Overcoming the Litterbox Blues

By Judy Layne

After a flawless record for years, your cat stops using their litterbox and begins leaving little ‘presents’ around the house – everywhere except the litterbox.  What’s the scoop?

The good news is that most litterbox issues can easily be corrected, so if you’re singing the litterbox blues, don’t despair.  Often, the problem is right before your eyes.  Some change, though not apparent to you, may have distressed your cat.  Here are some common reasons your cat may stop using their litterbox and what you can do to make things right.
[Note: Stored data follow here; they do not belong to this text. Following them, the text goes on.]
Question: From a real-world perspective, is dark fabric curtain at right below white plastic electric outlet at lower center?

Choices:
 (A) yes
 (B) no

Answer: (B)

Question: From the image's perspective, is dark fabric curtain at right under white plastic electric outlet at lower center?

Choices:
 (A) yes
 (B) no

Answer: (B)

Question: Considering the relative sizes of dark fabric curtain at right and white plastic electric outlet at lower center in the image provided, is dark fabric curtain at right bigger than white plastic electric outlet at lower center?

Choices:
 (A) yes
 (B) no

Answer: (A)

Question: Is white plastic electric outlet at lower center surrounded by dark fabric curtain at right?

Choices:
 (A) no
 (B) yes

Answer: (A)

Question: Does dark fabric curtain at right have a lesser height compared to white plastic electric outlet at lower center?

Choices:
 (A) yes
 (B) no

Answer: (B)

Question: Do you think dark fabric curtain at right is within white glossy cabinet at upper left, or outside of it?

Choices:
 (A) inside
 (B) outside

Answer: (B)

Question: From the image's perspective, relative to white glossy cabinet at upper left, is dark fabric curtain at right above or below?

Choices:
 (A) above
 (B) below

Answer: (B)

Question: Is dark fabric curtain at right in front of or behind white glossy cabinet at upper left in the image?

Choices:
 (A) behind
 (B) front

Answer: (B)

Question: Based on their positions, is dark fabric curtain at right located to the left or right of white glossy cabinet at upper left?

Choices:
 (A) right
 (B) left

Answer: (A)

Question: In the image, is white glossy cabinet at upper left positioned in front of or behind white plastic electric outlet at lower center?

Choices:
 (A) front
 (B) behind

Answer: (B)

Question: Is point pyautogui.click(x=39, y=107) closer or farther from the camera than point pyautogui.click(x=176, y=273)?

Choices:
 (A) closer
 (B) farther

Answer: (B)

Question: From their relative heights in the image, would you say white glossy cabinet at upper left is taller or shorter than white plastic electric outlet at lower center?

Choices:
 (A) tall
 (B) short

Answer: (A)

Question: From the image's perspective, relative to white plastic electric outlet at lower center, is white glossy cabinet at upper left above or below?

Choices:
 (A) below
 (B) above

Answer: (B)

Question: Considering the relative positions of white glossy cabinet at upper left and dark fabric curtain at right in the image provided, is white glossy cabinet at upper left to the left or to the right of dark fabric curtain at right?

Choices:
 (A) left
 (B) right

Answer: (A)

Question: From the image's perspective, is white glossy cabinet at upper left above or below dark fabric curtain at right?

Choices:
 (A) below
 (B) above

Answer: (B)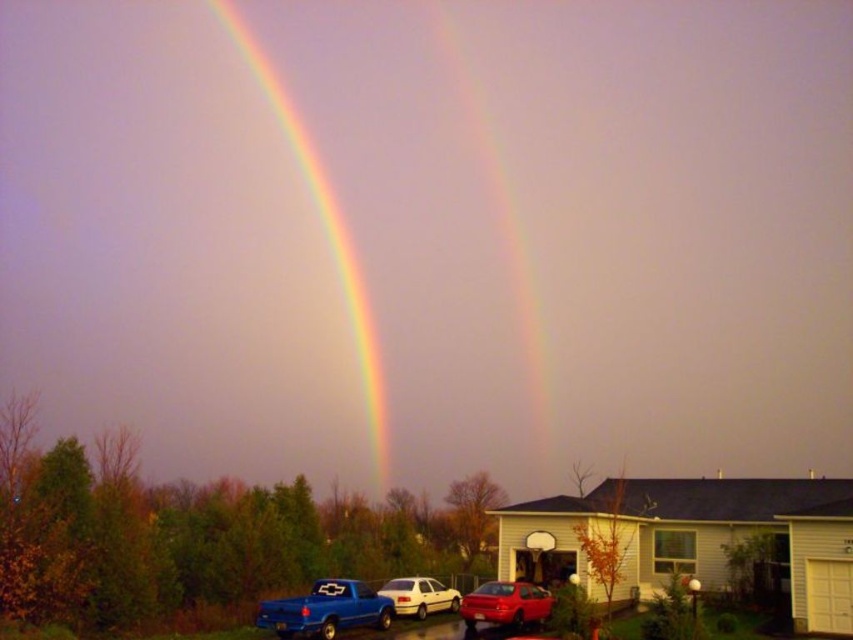
Does metallic blue truck at lower left have a greater width compared to white matte sedan at center?

Yes.

Which is below, metallic blue truck at lower left or white matte sedan at center?

metallic blue truck at lower left is lower down.

At what (x,y) coordinates should I click in order to perform the action: click on metallic blue truck at lower left. Please return your answer as a coordinate pair (x, y). This screenshot has height=640, width=853. Looking at the image, I should click on (387, 540).

Is rainbow at upper left shorter than matte blue truck at lower left?

No, rainbow at upper left is not shorter than matte blue truck at lower left.

The image size is (853, 640). Find the location of `rainbow at upper left`. rainbow at upper left is located at coordinates (323, 232).

Find the location of `rainbow at upper left`. rainbow at upper left is located at coordinates click(323, 232).

Between shiny red sedan at center and white matte sedan at center, which one has more height?

Standing taller between the two is white matte sedan at center.

Who is shorter, shiny red sedan at center or white matte sedan at center?

Standing shorter between the two is shiny red sedan at center.

Between point (479, 605) and point (405, 604), which one is positioned in front?

Point (479, 605) is in front.

Where is `shiny red sedan at center`? The height and width of the screenshot is (640, 853). shiny red sedan at center is located at coordinates (505, 604).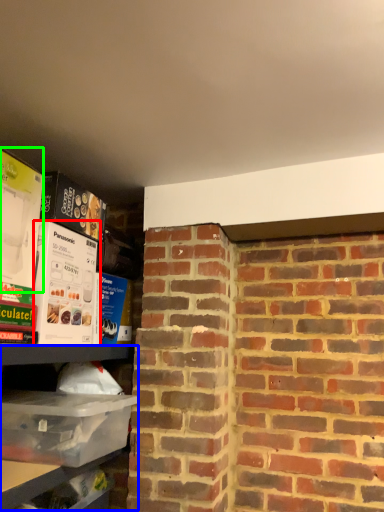
Question: Considering the real-world distances, which object is farthest from box (highlighted by a red box)? shelf (highlighted by a blue box) or box (highlighted by a green box)?

Choices:
 (A) shelf
 (B) box

Answer: (A)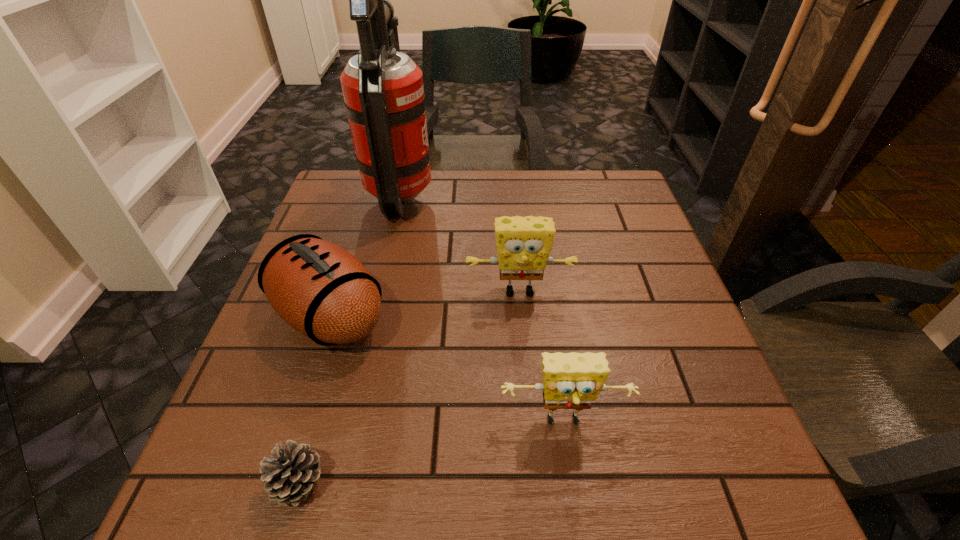
The height and width of the screenshot is (540, 960). I want to click on vacant space at the near edge of the desktop, so click(539, 468).

Identify the location of free location at the left edge of the desktop. (313, 374).

Find the location of a particular element. vacant area at the right edge of the desktop is located at coordinates (679, 326).

Locate an element on the screen. The width and height of the screenshot is (960, 540). free space at the far left corner is located at coordinates (356, 171).

In the image, there is a desktop. Where is `vacant space at the near left corner`? vacant space at the near left corner is located at coordinates (197, 515).

At what (x,y) coordinates should I click in order to perform the action: click on vacant space at the far right corner. Please return your answer as a coordinate pair (x, y). The width and height of the screenshot is (960, 540). Looking at the image, I should click on (579, 176).

Identify the location of vacant area at the near right corner of the desktop. This screenshot has width=960, height=540. (769, 486).

Where is `unoccupied area between the football (American) and the farther sponge`? unoccupied area between the football (American) and the farther sponge is located at coordinates (424, 303).

Find the location of a particular element. The width and height of the screenshot is (960, 540). vacant area that lies between the football (American) and the farther sponge is located at coordinates (424, 303).

Locate an element on the screen. This screenshot has width=960, height=540. unoccupied position between the football (American) and the fourth farthest object is located at coordinates (447, 369).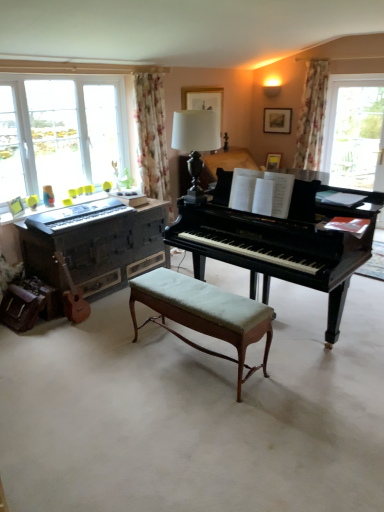
Question: Would you say white glossy table lamp at center is to the left or to the right of matte black keyboard at left in the picture?

Choices:
 (A) left
 (B) right

Answer: (B)

Question: Considering the positions of point (200, 159) and point (99, 209), is point (200, 159) closer or farther from the camera than point (99, 209)?

Choices:
 (A) closer
 (B) farther

Answer: (A)

Question: Estimate the real-world distances between objects in this image. Which object is farther from the black polished wood piano at center, acting as the first piano starting from the right?

Choices:
 (A) floral fabric curtain at upper right
 (B) white glossy table lamp at center
 (C) matte black keyboard at left
 (D) wooden acoustic guitar at lower left
 (E) light green upholstered bench at center

Answer: (A)

Question: Estimate the real-world distances between objects in this image. Which object is farther from the matte black keyboard at left?

Choices:
 (A) floral fabric curtain at upper right
 (B) black polished wood piano at center, which appears as the 2th piano when viewed from the left
 (C) wooden acoustic guitar at lower left
 (D) wooden piano at left, the 1th piano viewed from the left
 (E) white glossy table lamp at center

Answer: (A)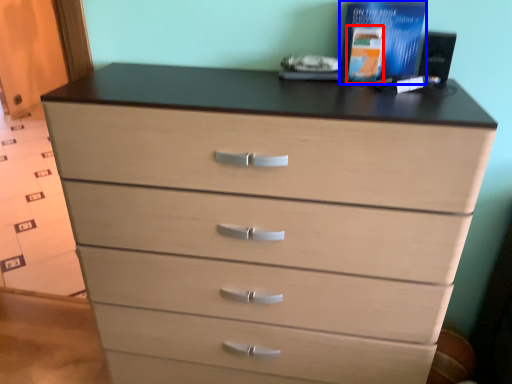
Question: Among these objects, which one is farthest to the camera, book (highlighted by a red box) or book (highlighted by a blue box)?

Choices:
 (A) book
 (B) book

Answer: (A)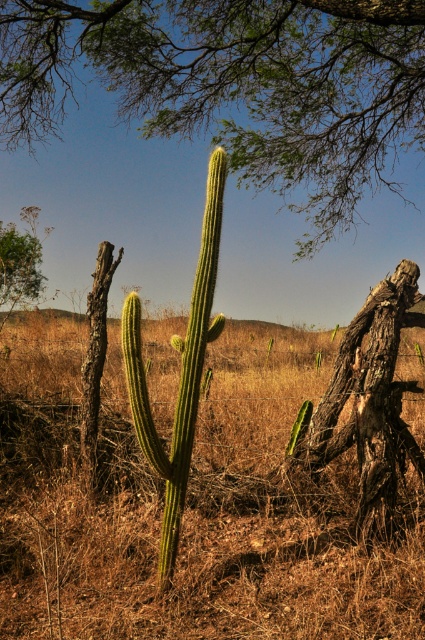
Measure the distance from green dry grass at center to green spiny cactus at center.

green dry grass at center is 2.94 meters from green spiny cactus at center.

Is point (110, 397) positioned before point (200, 326)?

That is False.

Locate an element on the screen. green dry grass at center is located at coordinates (189, 504).

Image resolution: width=425 pixels, height=640 pixels. What are the coordinates of `rough bark tree trunk at right` in the screenshot? It's located at (370, 403).

Which of these two, rough bark tree trunk at right or green spiny cactus at center, stands taller?

green spiny cactus at center

Who is more forward, (357,456) or (163,538)?

Positioned in front is point (163,538).

At what (x,y) coordinates should I click in order to perform the action: click on rough bark tree trunk at right. Please return your answer as a coordinate pair (x, y). This screenshot has width=425, height=640. Looking at the image, I should click on (370, 403).

Is point (51, 83) closer to camera compared to point (221, 324)?

No, (51, 83) is further to viewer.

Which is in front, point (405, 28) or point (141, 424)?

Point (141, 424) is in front.

I want to click on green leafy tree at upper center, so click(235, 83).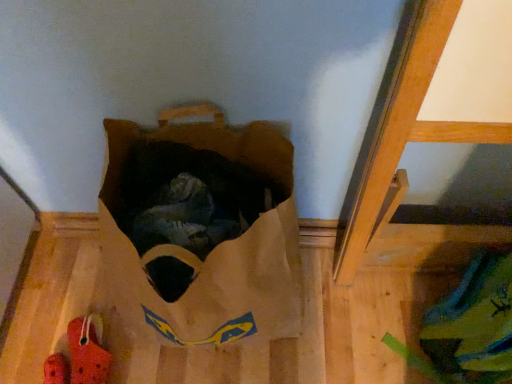
Identify the location of spots to the right of rubber/crocodile at lower left. (159, 358).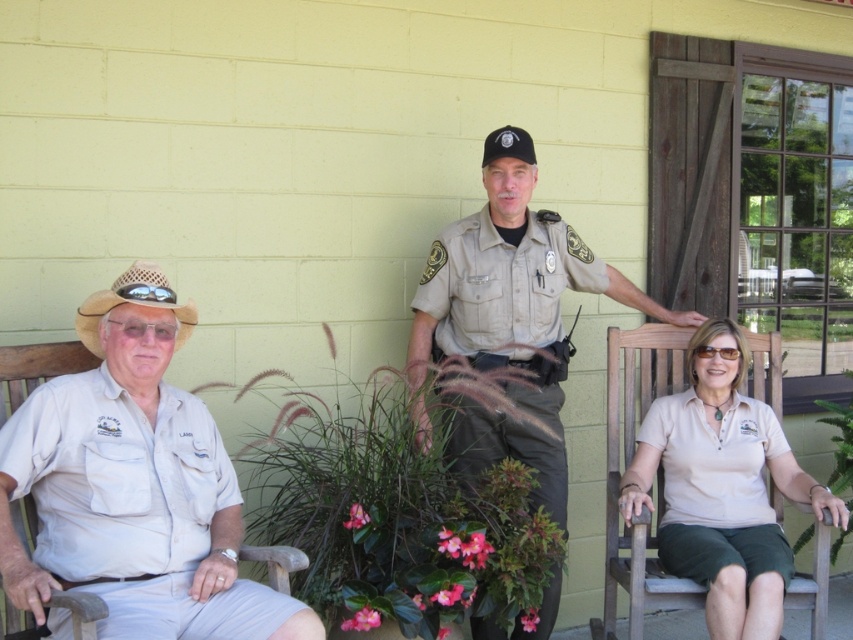
You are an observer standing in front of the scene. You notice the beige cotton shirt at lower right and the tan straw cowboy hat at left. Which object is taller?

The beige cotton shirt at lower right is taller than the tan straw cowboy hat at left according to the description.

You are organizing a charity event and need to display two beige shirts on a mannequin. The beige fabric shirt at center is larger than the beige cotton shirt at lower right. Which shirt should you place on the upper part of the mannequin to ensure proper display?

The beige fabric shirt at center should be placed on the upper part of the mannequin because it is larger in size than the beige cotton shirt at lower right, allowing it to be more visible from above.

Consider the image. You are a photographer trying to capture a candid shot of the tan uniform at center and the tan straw cowboy hat at left. Since you want to avoid making them aware of the camera, you decide to take the photo from a distance. Which object should you focus on first to ensure both are in frame?

The tan uniform at center is positioned under the tan straw cowboy hat at left, so you should focus on the tan straw cowboy hat at left first to ensure both are in frame.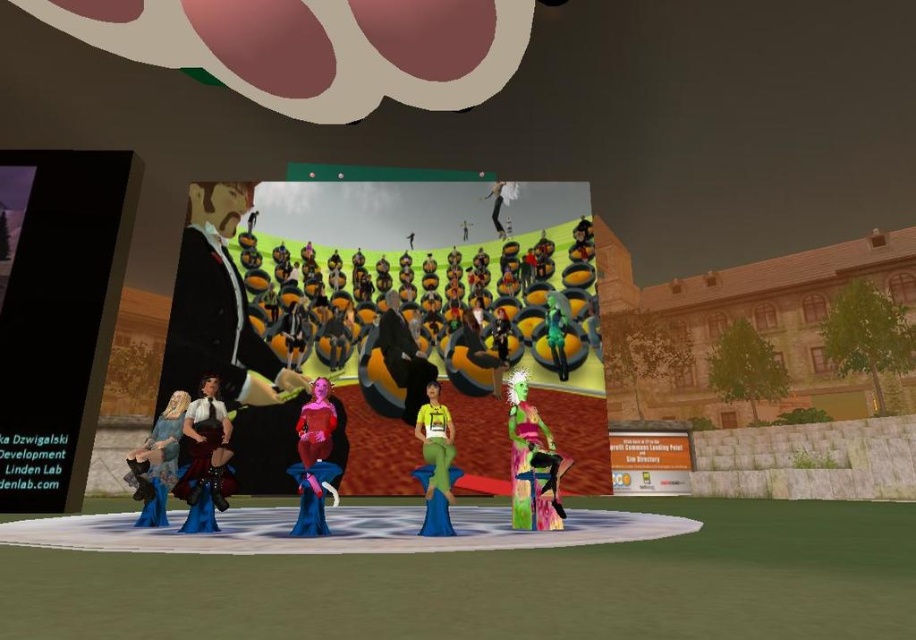
Does smooth black suit at center appear on the left side of green matte figure at center?

Yes, smooth black suit at center is to the left of green matte figure at center.

Consider the image. Which is more to the right, smooth black suit at center or green matte figure at center?

Positioned to the right is green matte figure at center.

Is point (192, 384) in front of point (557, 376)?

Yes, it is.

Locate an element on the screen. The image size is (916, 640). smooth black suit at center is located at coordinates (217, 308).

Is velvet maroon dress at center to the right of blue velvet dress at lower left from the viewer's perspective?

Indeed, velvet maroon dress at center is positioned on the right side of blue velvet dress at lower left.

Locate an element on the screen. velvet maroon dress at center is located at coordinates (203, 458).

Is multicolored fabric superhero at center above shiny black dress at center?

Yes, multicolored fabric superhero at center is above shiny black dress at center.

Which is behind, point (543, 444) or point (564, 461)?

The point (543, 444) is behind.

At what (x,y) coordinates should I click in order to perform the action: click on multicolored fabric superhero at center. Please return your answer as a coordinate pair (x, y). Looking at the image, I should click on (532, 461).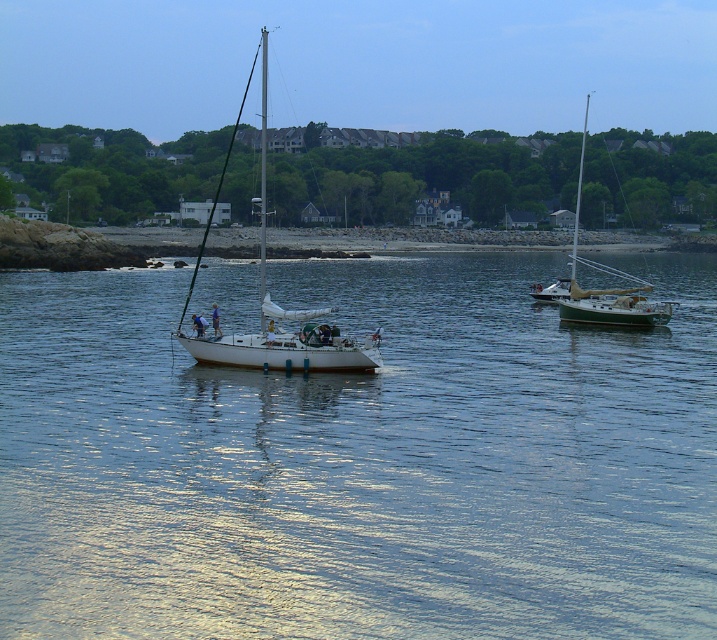
Question: Which object is the closest to the clear blue water at center?

Choices:
 (A) white glossy sailboat at center
 (B) white glossy sailboat at right

Answer: (A)

Question: Considering the relative positions of white glossy sailboat at center and white glossy sailboat at right in the image provided, where is white glossy sailboat at center located with respect to white glossy sailboat at right?

Choices:
 (A) left
 (B) right

Answer: (A)

Question: Which point is closer to the camera taking this photo?

Choices:
 (A) (571, 314)
 (B) (272, 333)

Answer: (B)

Question: Is clear blue water at center smaller than smooth sand shoreline at center?

Choices:
 (A) no
 (B) yes

Answer: (B)

Question: Is clear blue water at center thinner than smooth sand shoreline at center?

Choices:
 (A) yes
 (B) no

Answer: (A)

Question: Estimate the real-world distances between objects in this image. Which object is farther from the white glossy sailboat at center?

Choices:
 (A) white glossy sailboat at right
 (B) clear blue water at center
 (C) smooth sand shoreline at center

Answer: (A)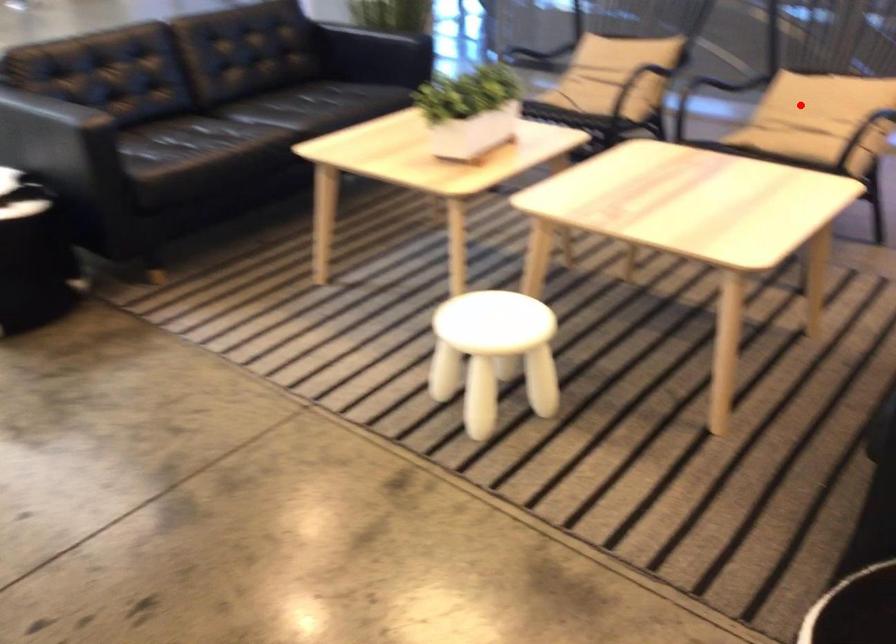
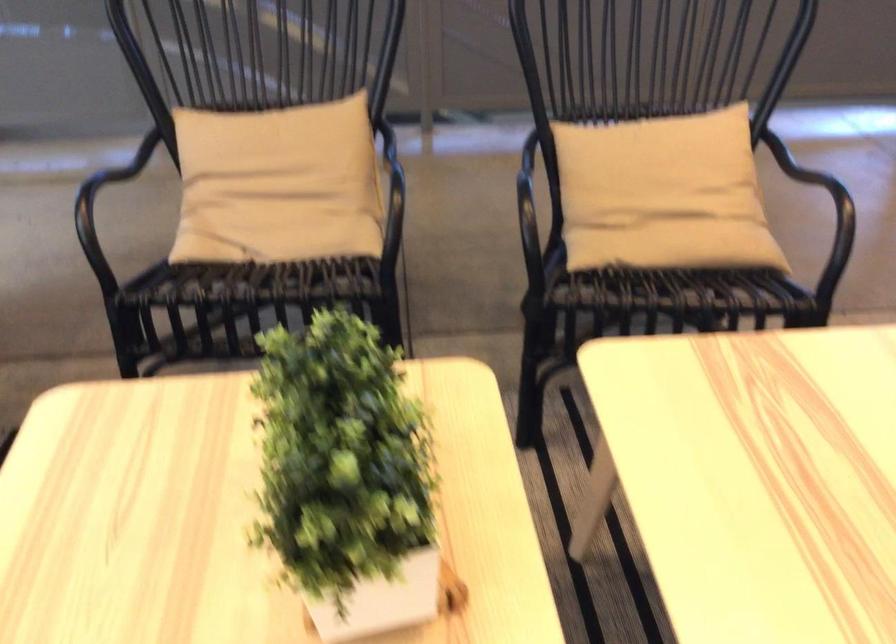
Locate, in the second image, the point that corresponds to the highlighted location in the first image.

(662, 194)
  1. Keep it clean.  The top reason cats stop using the litterbox is because it’s dirty.  You wouldn’t want to use a dirty toilet and neither does your cat.  To fix the problem, simply scoop the box at least once daily and once every two weeks empty it completely, wash it with unscented dishwashing detergent and add new litter.
  2. Three (or even two) is a crowd.  Many cats don’t want to share their litterbox. Yet multi-cat homes often have only a single, over-used smelly litterbox.  It’s no surprise that a cat may opt for the bed, carpet or other unsuitable place instead.  If you have multiple cats, be sure to have 1 box per cat and locate them in different rooms. If your house is multi-story, have a box on each floor.
  3. Location, location, location.  We all want a little privacy and quiet when it comes time to ‘go’ and cats are no different.  Putting a litterbox in a hallway, noisy room or near a washer, dryer or furnace that may kick on while your cat is ‘going’ can scare them away from the litterbox.  Ensure you choose a quiet out-of-the-way spot with sight lines so your cat can see people or other pets approaching.
  4. One size does not fit all.  Cats have different preferences, just like us.  A litterbox that’s too small or too big may discourage your cat from using it.  Some cats may feel a small box is too cramped or that there’s not enough litter to bury their waste.  Others, particularly older cats or cats with arthritis, may not like high sides.  And should the box be covered? Some cats may love this enclosed ‘sanctuary’, but others may not like to feel snuck up on.  The only way to find out what your cat prefers is to try out a few different types.
  5. The right stuff.  There’s an endless of choice of litters on the market.  But no matter how attractive the product is to you, it’s your cat who will decide what works and what doesn’t.  Trying a new brand or type on impulse that looks, feels and smells different than the litter your cat is used to runs the risk of inappropriate toilet issues.  If you need to change brands, do it gradually over 2-3 weeks, like you’d do with a change in food.
  6. Enough is enough.  No matter what litter you use, make sure the box contains enough litter for digging and burying waste, about 2-3 inches. Don’t use more than 3 inches, since your cat may feel unbalanced and get litter stuck on their legs or belly.
  7. You’re stressing me out!  Cats thrive on routine and don’t like change. Sometimes, just a simple change in your home can upset your cat and cause undesirable eliminating.  A new baby, houseguests, re-arranging the furniture, a vacuum cleaner beside the litterbox, a change in feeding schedule – can all impact your cat’s sense of security.  Moving to new home or apartment can be particularly stressful and result in slip-ups. Try to keep whatever constants you can in your cat’s environment and change things gradually.  Whatever you do, never punish your cat for litterbox problems.  It’s unlikely to help the problem and may end up damaging the bond between you and your cat.
  8. Check the box for problems/visit the vet.  Make sure your cat is both urinating and defecating daily.  If you notice a strange smell, blood, excessive or minimal urine, see your vet immediately.  If your normally reliable kitty has started missing the litterbox, make an appointment with your vet asap.  Urinary tract infections, kidney stones, cystitis, infections and other medical conditions can cause your cat’s litterbox habits to go south.  The vet can identify or rule out any underlying health problems.  Once you know it’s not a health problem, you can address other possible causes.


With some time, patience and effort you and your cat will go from singing the litterbox blues to whistling a happy tune.


Judy Layne

Judy is a dedicated volunteer with the Nova Scotia SPCA and proud adoptive fur-mama to Gracie. She is committed to speaking for animals who cannot speak for themselves.